┌─ Data extract

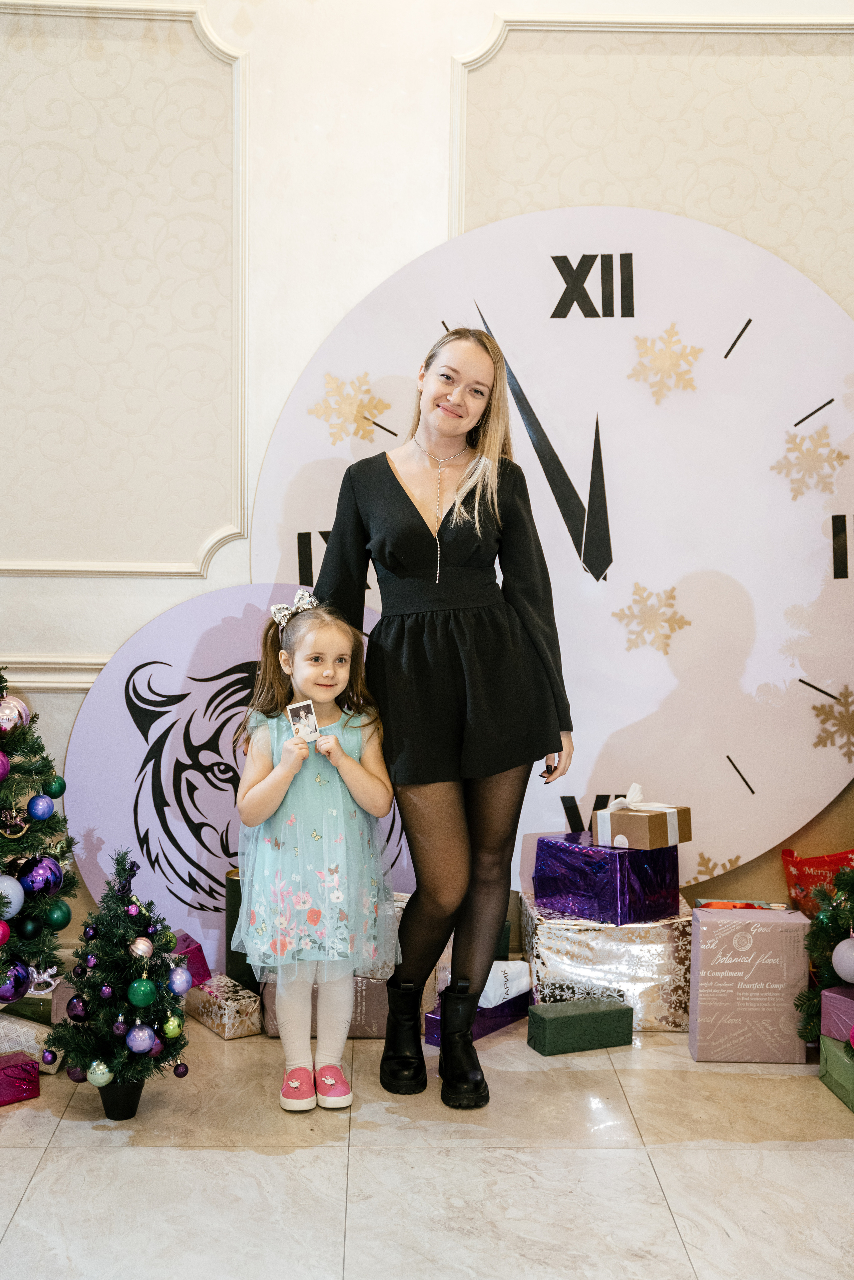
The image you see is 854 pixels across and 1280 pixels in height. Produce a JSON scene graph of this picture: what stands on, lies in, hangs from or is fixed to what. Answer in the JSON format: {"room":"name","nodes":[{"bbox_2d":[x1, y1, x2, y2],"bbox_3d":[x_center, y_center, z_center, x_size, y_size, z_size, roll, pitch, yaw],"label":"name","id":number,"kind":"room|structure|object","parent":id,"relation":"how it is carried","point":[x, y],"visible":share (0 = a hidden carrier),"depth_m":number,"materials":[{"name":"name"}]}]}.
{"room":"event hall","nodes":[
{"label":"event hall","id":0,"kind":"room"},
{"bbox_2d":[0,0,853,965],"bbox_3d":[0.051,-0.752,4.412,6.604,3.411,0.203,0,4,-1],"label":"wall","id":1,"kind":"structure","parent":0,"point":[95,634],"depth_m":4.34,"materials":[{"name":"white paint"}]},
{"bbox_2d":[0,655,107,690],"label":"chair rail","id":2,"kind":"object","parent":1,"relation":"attached to","point":[55,685],"visible":0.21,"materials":[{"name":"white paint"}]},
{"bbox_2d":[0,0,248,580],"bbox_3d":[-1.082,-0.926,4.301,1.265,1.456,0.076,0,4,-1],"label":"wall molding","id":3,"kind":"structure","parent":1,"relation":"attached to","point":[240,219],"depth_m":4.32,"materials":[{"name":"white paint"}]},
{"bbox_2d":[255,206,853,894],"bbox_3d":[0.450,-0.231,4.427,1.771,2.005,0.064,0,4,-1],"label":"wall clock","id":4,"kind":"object","parent":1,"relation":"attached to","point":[825,409],"visible":0.84,"depth_m":4.40,"materials":[{"name":"white"}]},
{"bbox_2d":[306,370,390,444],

└─

◆ **Brief**
Print out all the material above exactly as it appears, omitting the images.

◆ **Result of the exercise**
The image you see is 854 pixels across and 1280 pixels in height. Produce a JSON scene graph of this picture: what stands on, lies in, hangs from or is fixed to what. Answer in the JSON format: {"room":"name","nodes":[{"bbox_2d":[x1, y1, x2, y2],"bbox_3d":[x_center, y_center, z_center, x_size, y_size, z_size, roll, pitch, yaw],"label":"name","id":number,"kind":"room|structure|object","parent":id,"relation":"how it is carried","point":[x, y],"visible":share (0 = a hidden carrier),"depth_m":number,"materials":[{"name":"name"}]}]}.
{"room":"event hall","nodes":[
{"label":"event hall","id":0,"kind":"room"},
{"bbox_2d":[0,0,853,965],"bbox_3d":[0.051,-0.752,4.412,6.604,3.411,0.203,0,4,-1],"label":"wall","id":1,"kind":"structure","parent":0,"point":[95,634],"depth_m":4.34,"materials":[{"name":"white paint"}]},
{"bbox_2d":[0,655,107,690],"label":"chair rail","id":2,"kind":"object","parent":1,"relation":"attached to","point":[55,685],"visible":0.21,"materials":[{"name":"white paint"}]},
{"bbox_2d":[0,0,248,580],"bbox_3d":[-1.082,-0.926,4.301,1.265,1.456,0.076,0,4,-1],"label":"wall molding","id":3,"kind":"structure","parent":1,"relation":"attached to","point":[240,219],"depth_m":4.32,"materials":[{"name":"white paint"}]},
{"bbox_2d":[255,206,853,894],"bbox_3d":[0.450,-0.231,4.427,1.771,2.005,0.064,0,4,-1],"label":"wall clock","id":4,"kind":"object","parent":1,"relation":"attached to","point":[825,409],"visible":0.84,"depth_m":4.40,"materials":[{"name":"white"}]},
{"bbox_2d":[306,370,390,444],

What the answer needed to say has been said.